Managed Care
February 23, 2004
in response to Clueless in the Land of Managed Care, by Anonymous Physician (January 6, 1997)
Dear Editor:
Kudos to the anonymous author and physician who braves the winds of "managed" care. As an RN who has been around since before the inception of managed care, I also have seen the managed care system disregard the patient's best interests for the sake of the greenback many, many times.
This is not to say that controls are a bad thing; without them, we would see flagrant abuse. Somewhere however, there should be a happy meeting place where the patient receives uncompromised care, and a physician or practitioner can go home in the evening and feel good about the job they have done. Many times managed care seems to "stiff" the physician or practitioner, the referral institution, and certainly the patient. Managed care is badly in need of restructuring so that this does not occur.
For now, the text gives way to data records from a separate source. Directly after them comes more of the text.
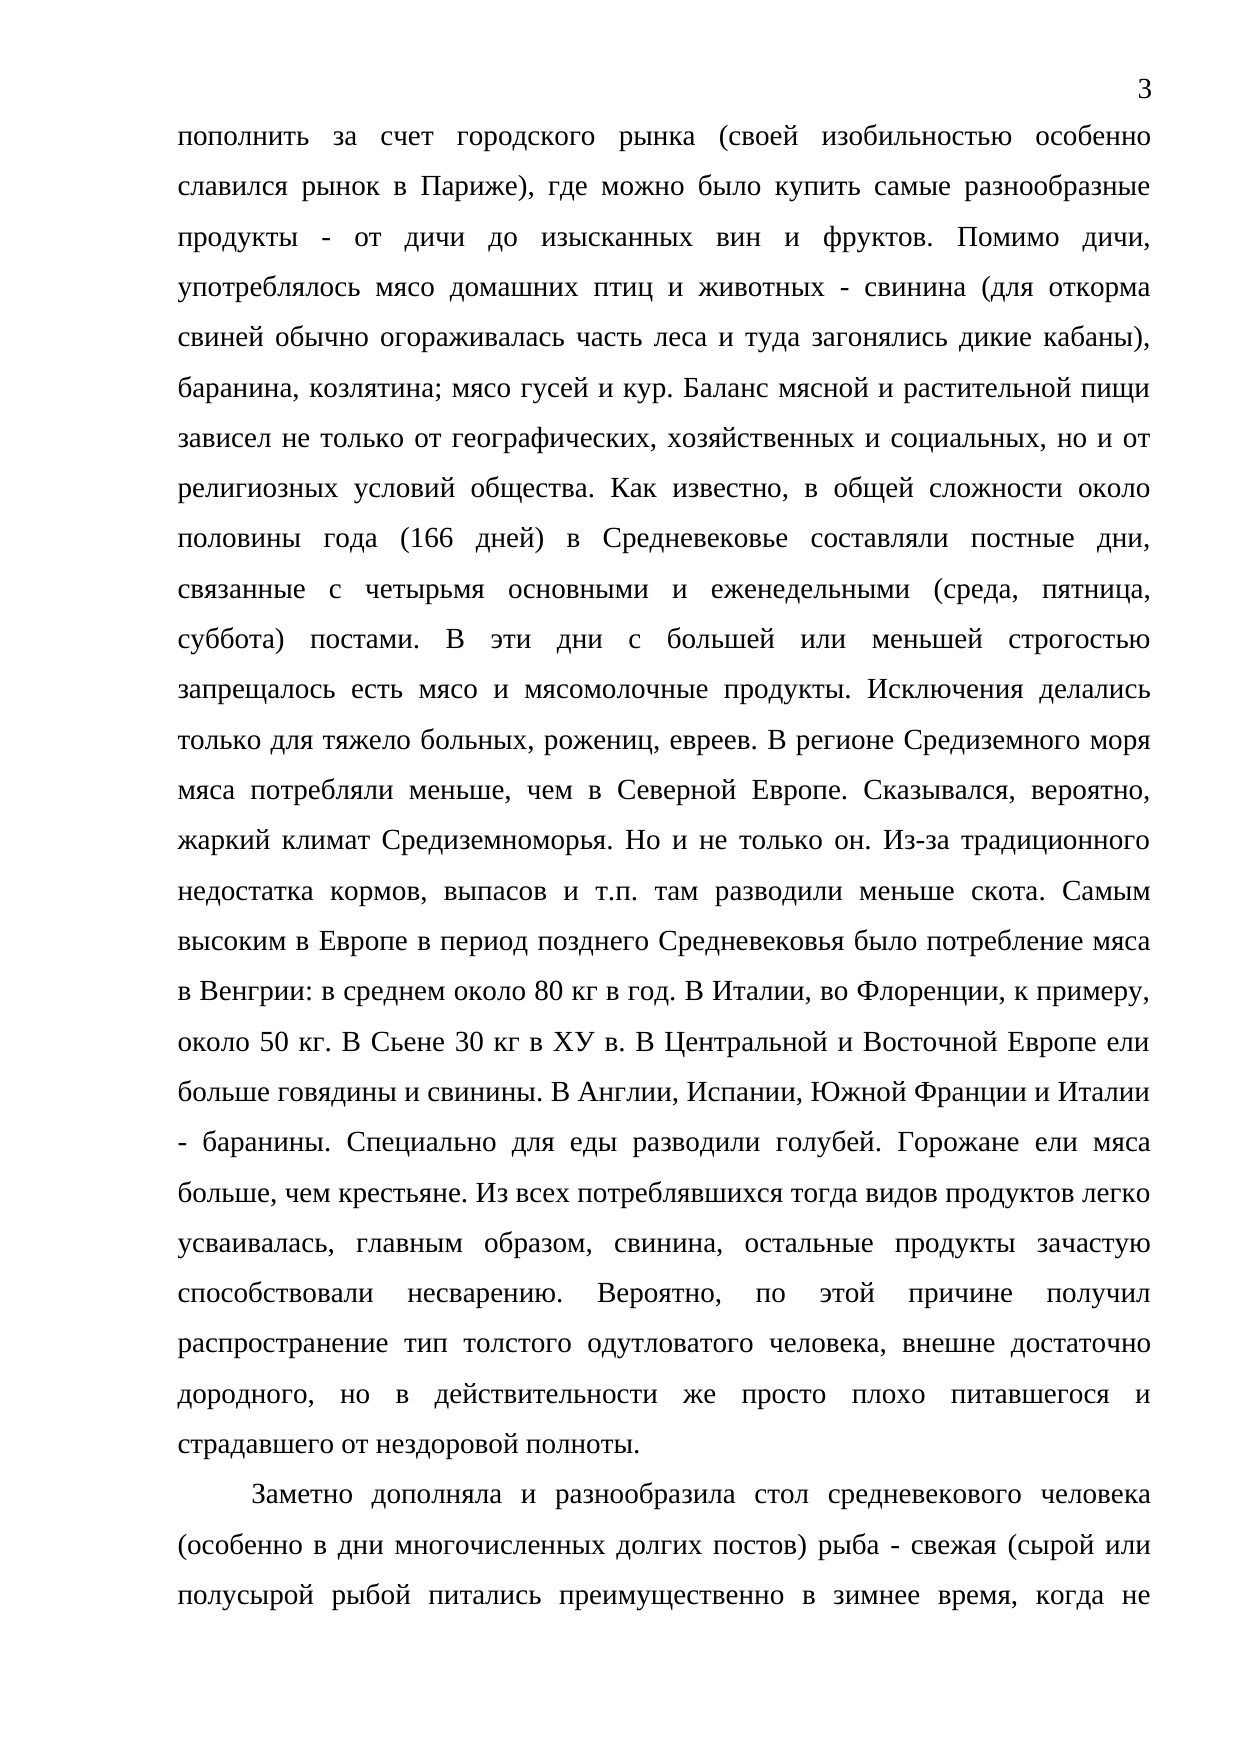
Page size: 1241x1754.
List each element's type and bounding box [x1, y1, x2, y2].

text [177, 1477, 1152, 1611]
text [177, 118, 1152, 1460]
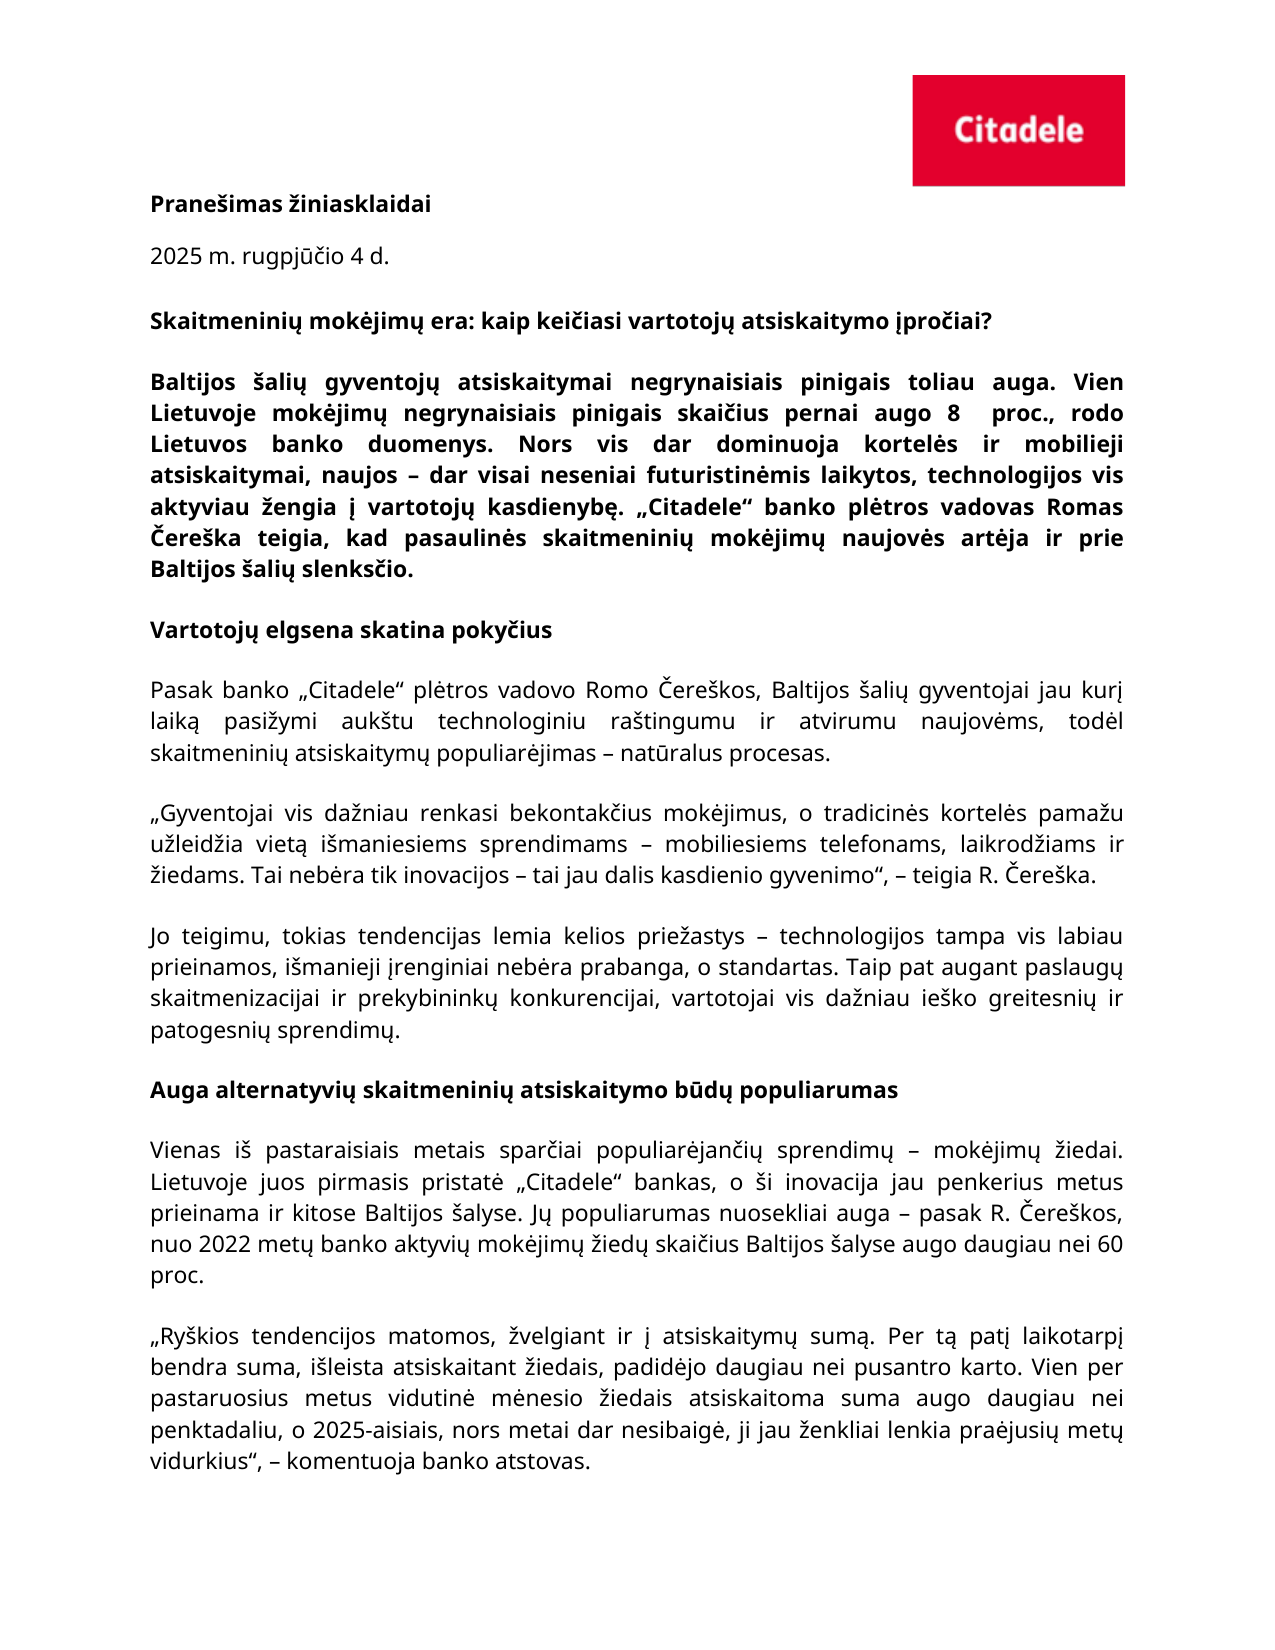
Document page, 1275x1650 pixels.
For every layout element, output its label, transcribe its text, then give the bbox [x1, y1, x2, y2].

text Auga alternatyvių skaitmeninių atsiskaitymo būdų populiarumas [150, 1074, 1125, 1105]
text Vartotojų elgsena skatina pokyčius [150, 613, 1125, 645]
text „Gyventojai vis dažniau renkasi bekontakčius mokėjimus, o tradicinės kortelės pamažu užleidžia vietą išmaniesiems sprendimams – mobiliesiems telefonams, laikrodžiams ir žiedams. Tai nebėra tik inovacijos – tai jau dalis kasdienio gyvenimo“, – teigia R. Čereška. [150, 797, 1125, 891]
picture [912, 75, 1125, 188]
text Vienas iš pastaraisiais metais sparčiai populiarėjančių sprendimų – mokėjimų žiedai. Lietuvoje juos pirmasis pristatė „Citadele“ bankas, o ši inovacija jau penkerius metus prieinama ir kitose Baltijos šalyse. Jų populiarumas nuosekliai auga – pasak R. Čereškos, nuo 2022 metų banko aktyvių mokėjimų žiedų skaičius Baltijos šalyse augo daugiau nei 60 proc. [150, 1134, 1125, 1291]
text Pranešimas žiniasklaidai [150, 187, 1125, 219]
text Jo teigimu, tokias tendencijas lemia kelios priežastys – technologijos tampa vis labiau prieinamos, išmanieji įrenginiai nebėra prabanga, o standartas. Taip pat augant paslaugų skaitmenizacijai ir prekybininkų konkurencijai, vartotojai vis dažniau ieško greitesnių ir patogesnių sprendimų. [150, 920, 1125, 1045]
text Skaitmeninių mokėjimų era: kaip keičiasi vartotojų atsiskaitymo įpročiai? [150, 305, 1125, 336]
text Pasak banko „Citadele“ plėtros vadovo Romo Čereškos, Baltijos šalių gyventojai jau kurį laiką pasižymi aukštu technologiniu raštingumu ir atvirumu naujovėms, todėl skaitmeninių atsiskaitymų populiarėjimas – natūralus procesas. [150, 674, 1125, 768]
text 2025 m. rugpjūčio 4 d. [150, 240, 1125, 271]
text Baltijos šalių gyventojų atsiskaitymai negrynaisiais pinigais toliau auga. Vien Lietuvoje mokėjimų negrynaisiais pinigais skaičius pernai augo 8 proc., rodo Lietuvos banko duomenys. Nors vis dar dominuoja kortelės ir mobilieji atsiskaitymai, naujos – dar visai neseniai futuristinėmis laikytos, technologijos vis aktyviau žengia į vartotojų kasdienybę. „Citadele“ banko plėtros vadovas Romas Čereška teigia, kad pasaulinės skaitmeninių mokėjimų naujovės artėja ir prie Baltijos šalių slenksčio. [150, 366, 1125, 584]
text „Ryškios tendencijos matomos, žvelgiant ir į atsiskaitymų sumą. Per tą patį laikotarpį bendra suma, išleista atsiskaitant žiedais, padidėjo daugiau nei pusantro karto. Vien per pastaruosius metus vidutinė mėnesio žiedais atsiskaitoma suma augo daugiau nei penktadaliu, o 2025-aisiais, nors metai dar nesibaigė, ji jau ženkliai lenkia praėjusių metų vidurkius“, – komentuoja banko atstovas. [150, 1320, 1125, 1476]
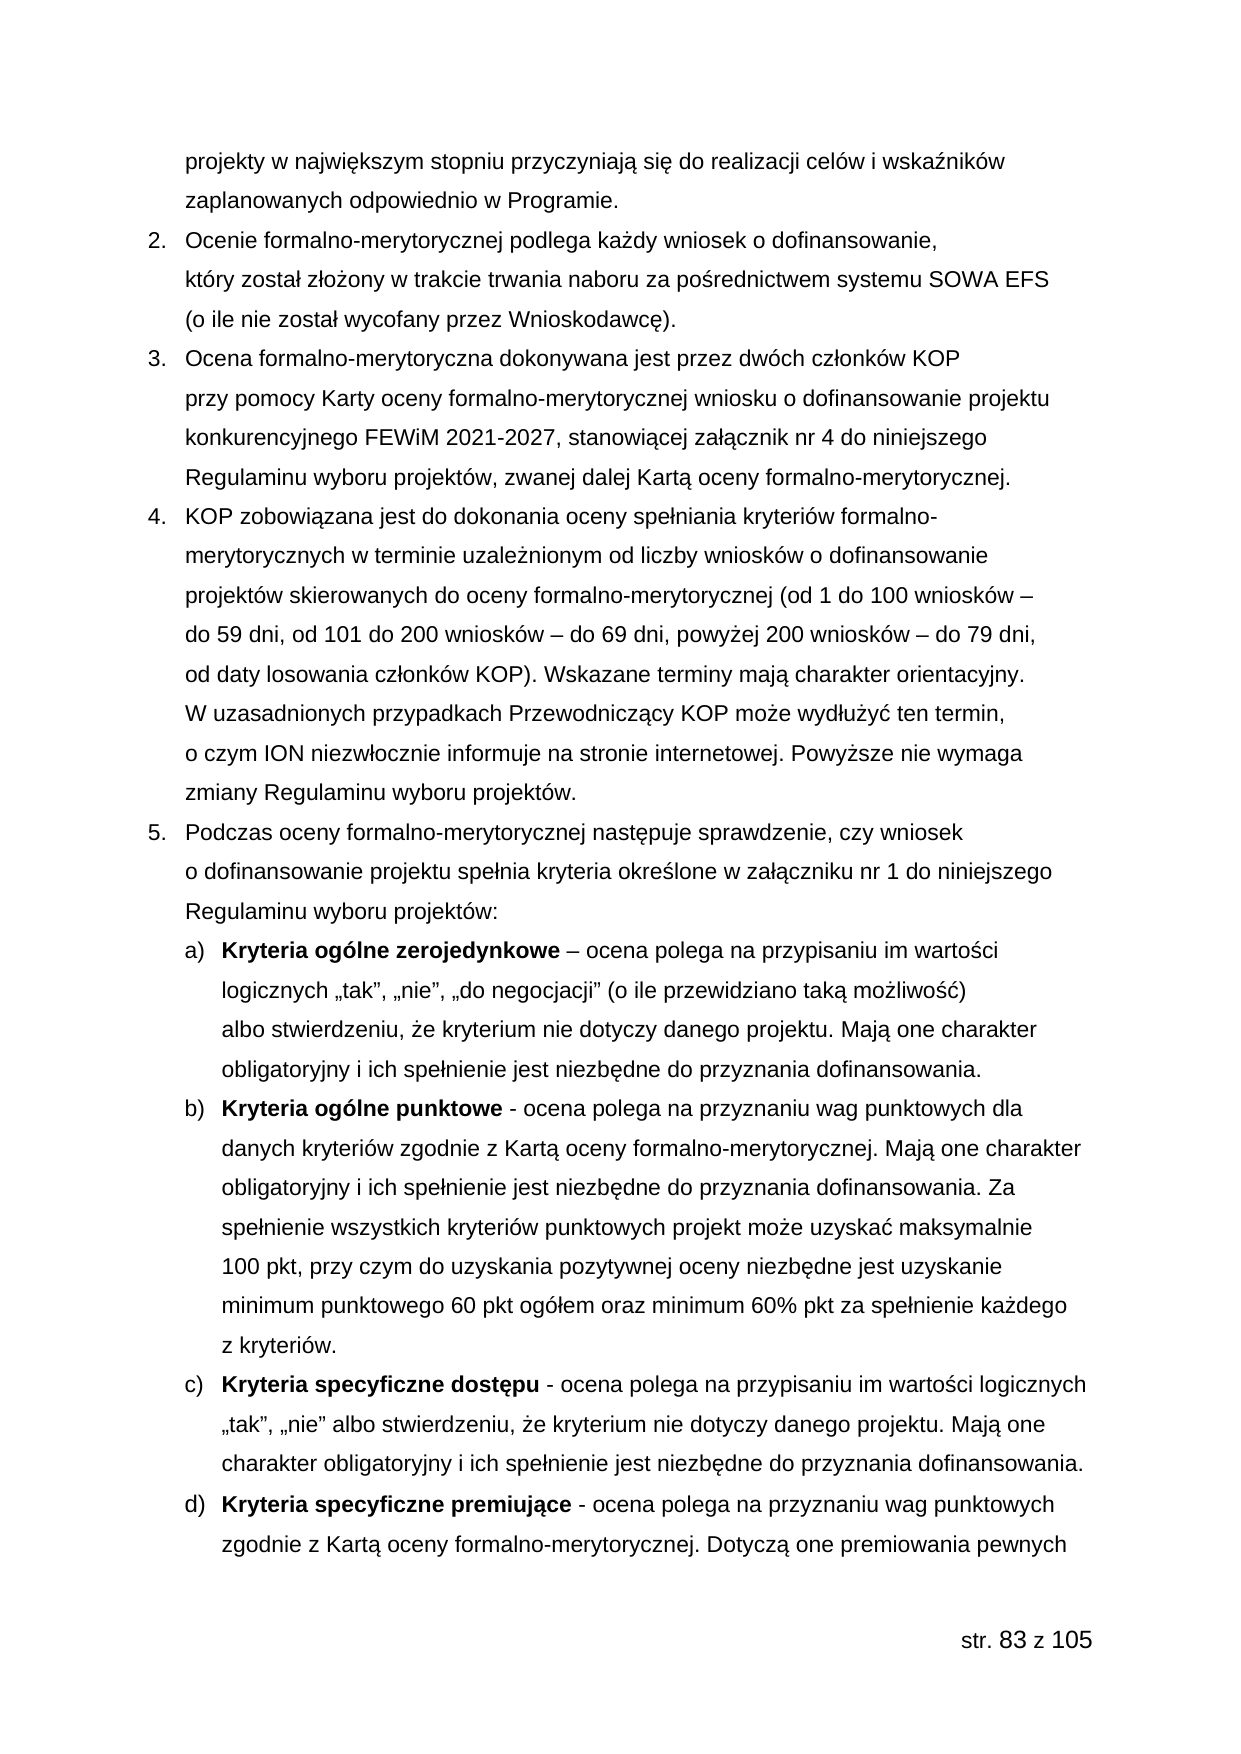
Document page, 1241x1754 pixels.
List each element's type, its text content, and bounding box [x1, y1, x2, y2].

list Ocenie formalno-merytorycznej podlega każdy wniosek o dofinansowanie, który został złożony w trakcie trwania naboru za pośrednictwem systemu SOWA EFS (o ile nie został wycofany przez Wnioskodawcę). [148, 227, 1093, 332]
list Kryteria ogólne punktowe - ocena polega na przyznaniu wag punktowych dla danych kryteriów zgodnie z Kartą oceny formalno-merytorycznej. Mają one charakter obligatoryjny i ich spełnienie jest niezbędne do przyznania dofinansowania. Za spełnienie wszystkich kryteriów punktowych projekt może uzyskać maksymalnie 100 pkt, przy czym do uzyskania pozytywnej oceny niezbędne jest uzyskanie minimum punktowego 60 pkt ogółem oraz minimum 60% pkt za spełnienie każdego z kryteriów. [184, 1095, 1093, 1358]
list KOP zobowiązana jest do dokonania oceny spełniania kryteriów formalno-merytorycznych w terminie uzależnionym od liczby wniosków o dofinansowanie projektów skierowanych do oceny formalno-merytorycznej (od 1 do 100 wniosków – do 59 dni, od 101 do 200 wniosków – do 69 dni, powyżej 200 wniosków – do 79 dni, od daty losowania członków KOP). Wskazane terminy mają charakter orientacyjny. W uzasadnionych przypadkach Przewodniczący KOP może wydłużyć ten termin, o czym ION niezwłocznie informuje na stronie internetowej. Powyższe nie wymaga zmiany Regulaminu wyboru projektów. [148, 503, 1093, 806]
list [148, 148, 1093, 213]
list Kryteria ogólne zerojedynkowe – ocena polega na przypisaniu im wartości logicznych „tak”, „nie”, „do negocjacji” (o ile przewidziano taką możliwość) albo stwierdzeniu, że kryterium nie dotyczy danego projektu. Mają one charakter obligatoryjny i ich spełnienie jest niezbędne do przyznania dofinansowania. [184, 937, 1093, 1082]
list Kryteria specyficzne dostępu - ocena polega na przypisaniu im wartości logicznych „tak”, „nie” albo stwierdzeniu, że kryterium nie dotyczy danego projektu. Mają one charakter obligatoryjny i ich spełnienie jest niezbędne do przyznania dofinansowania. [184, 1371, 1093, 1477]
list Podczas oceny formalno-merytorycznej następuje sprawdzenie, czy wniosek o dofinansowanie projektu spełnia kryteria określone w załączniku nr 1 do niniejszego Regulaminu wyboru projektów: [148, 819, 1093, 924]
list Ocena formalno-merytoryczna dokonywana jest przez dwóch członków KOP przy pomocy Karty oceny formalno-merytorycznej wniosku o dofinansowanie projektu konkurencyjnego FEWiM 2021-2027, stanowiącej załącznik nr 4 do niniejszego Regulaminu wyboru projektów, zwanej dalej Kartą oceny formalno-merytorycznej. [148, 345, 1093, 490]
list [184, 1490, 1093, 1557]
In theory, the managed care concept is a good one; but those bureaucrats our authoring doctor mentioned need to be removed from the equation. It is impossible to expect physicians and practitioners to make medical determinations of any value with no knowledge of the patient and their condition at the time of the call for approval. For instance, doctors who serve in on-call situations to cover for their own physician groups, as well as to meet the on-call requirements of their hospital affiliations in Emergency Rooms, Labor and Delivery and the like, are commonly asked to make treatment decisions for patients they have never heard of -let alone seen. The nature of this practice instills an inordinate amount of risk to all parties. Managed care as we know it, by its very nature, intensifies this. Sheesh! You might as well give practitioners a crystal ball and expect them to make decisions based on the use of that ball. Good job, Dr. Anonymous! It must be hard to practice with those boxing gloves on, but you keep punching!